TASK BRIEF: Repeat verbatim, and only, the lines of the data below, beginning at the line that contains "Temple of Philae in Aswan, Egypt" and stopping after the line that contains "of Upper Egypt. The Aswan High Dam provides".
Segment Start: GIVEN INFORMATION
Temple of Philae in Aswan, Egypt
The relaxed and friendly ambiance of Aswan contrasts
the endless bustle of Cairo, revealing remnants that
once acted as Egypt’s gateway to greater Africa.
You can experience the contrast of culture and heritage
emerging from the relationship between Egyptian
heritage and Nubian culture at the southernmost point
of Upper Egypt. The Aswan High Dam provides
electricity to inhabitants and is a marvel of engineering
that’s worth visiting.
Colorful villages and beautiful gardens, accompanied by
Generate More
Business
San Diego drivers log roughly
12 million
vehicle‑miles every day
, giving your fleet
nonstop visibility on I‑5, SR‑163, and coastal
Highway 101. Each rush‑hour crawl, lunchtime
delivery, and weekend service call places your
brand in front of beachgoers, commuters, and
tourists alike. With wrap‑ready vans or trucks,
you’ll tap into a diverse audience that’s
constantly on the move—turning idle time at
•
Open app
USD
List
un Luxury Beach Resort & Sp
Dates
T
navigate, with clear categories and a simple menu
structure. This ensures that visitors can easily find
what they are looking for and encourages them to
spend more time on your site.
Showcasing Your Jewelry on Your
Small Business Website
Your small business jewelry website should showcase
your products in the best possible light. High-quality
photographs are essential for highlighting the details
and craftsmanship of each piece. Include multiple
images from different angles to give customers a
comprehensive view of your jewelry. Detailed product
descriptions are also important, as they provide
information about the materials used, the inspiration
Segment End: GIVEN INFORMATION
Segment Start: GIVEN INFORMATION
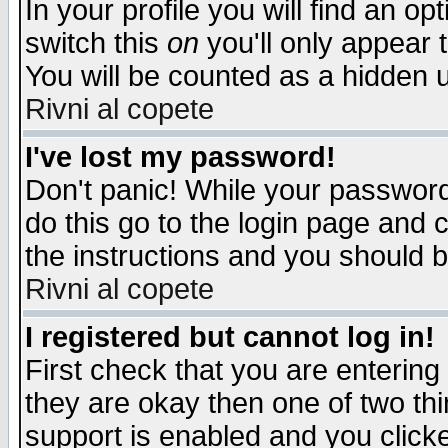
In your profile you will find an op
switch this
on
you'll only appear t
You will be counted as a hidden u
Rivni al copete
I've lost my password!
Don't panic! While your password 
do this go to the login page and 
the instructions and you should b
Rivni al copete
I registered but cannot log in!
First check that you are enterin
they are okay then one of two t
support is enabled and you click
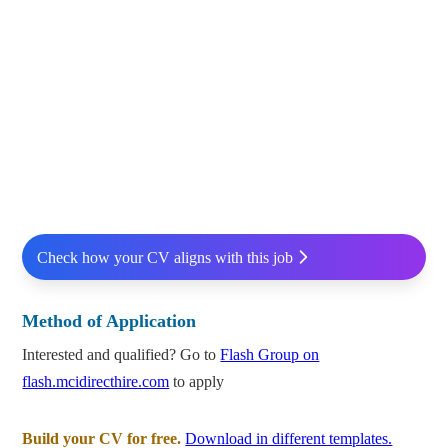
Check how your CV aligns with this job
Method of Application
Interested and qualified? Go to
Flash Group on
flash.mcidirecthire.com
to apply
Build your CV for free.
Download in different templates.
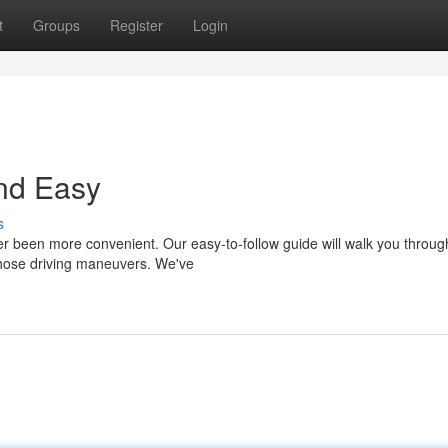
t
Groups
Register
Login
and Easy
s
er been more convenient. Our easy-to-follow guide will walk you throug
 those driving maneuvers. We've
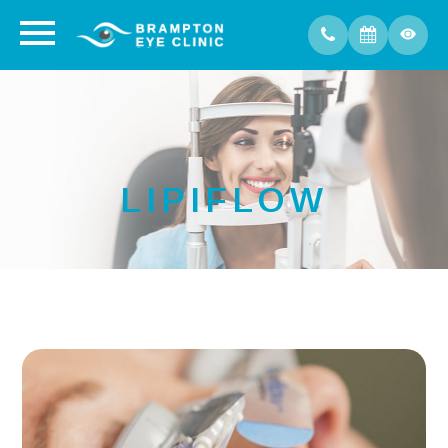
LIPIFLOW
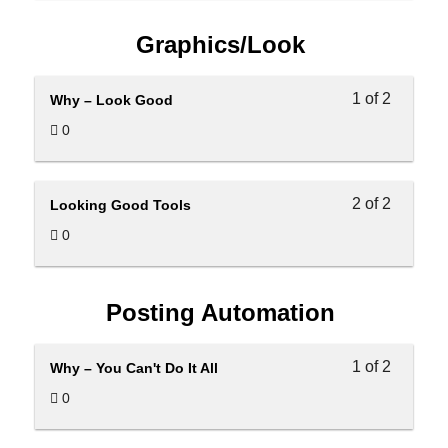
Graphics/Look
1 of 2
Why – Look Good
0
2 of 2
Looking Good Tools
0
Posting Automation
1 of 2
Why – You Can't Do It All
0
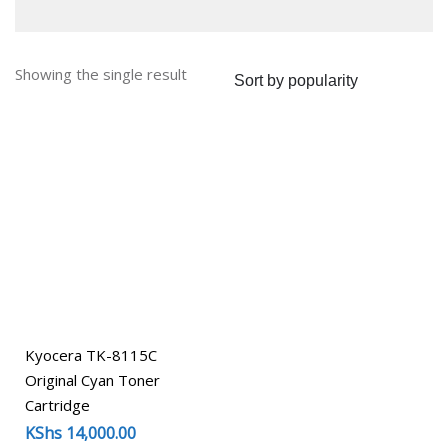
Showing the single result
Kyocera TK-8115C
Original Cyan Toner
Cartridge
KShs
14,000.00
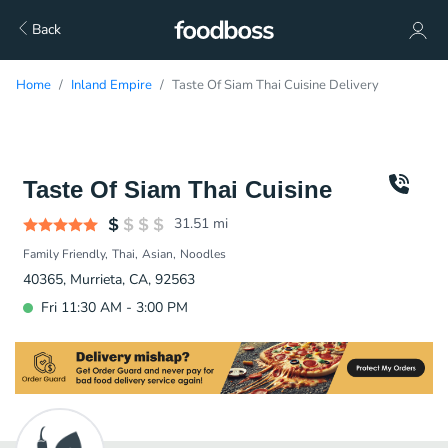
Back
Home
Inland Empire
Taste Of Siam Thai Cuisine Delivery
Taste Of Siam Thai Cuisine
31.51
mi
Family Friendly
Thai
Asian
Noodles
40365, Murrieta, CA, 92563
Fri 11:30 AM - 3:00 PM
Segment End: GIVEN INFORMATION
SOLUTION TO THIS PROBLEM:
Temple of Philae in Aswan, Egypt
The relaxed and friendly ambiance of Aswan contrasts
the endless bustle of Cairo, revealing remnants that
once acted as Egypt’s gateway to greater Africa.
You can experience the contrast of culture and heritage
emerging from the relationship between Egyptian
heritage and Nubian culture at the southernmost point
of Upper Egypt. The Aswan High Dam provides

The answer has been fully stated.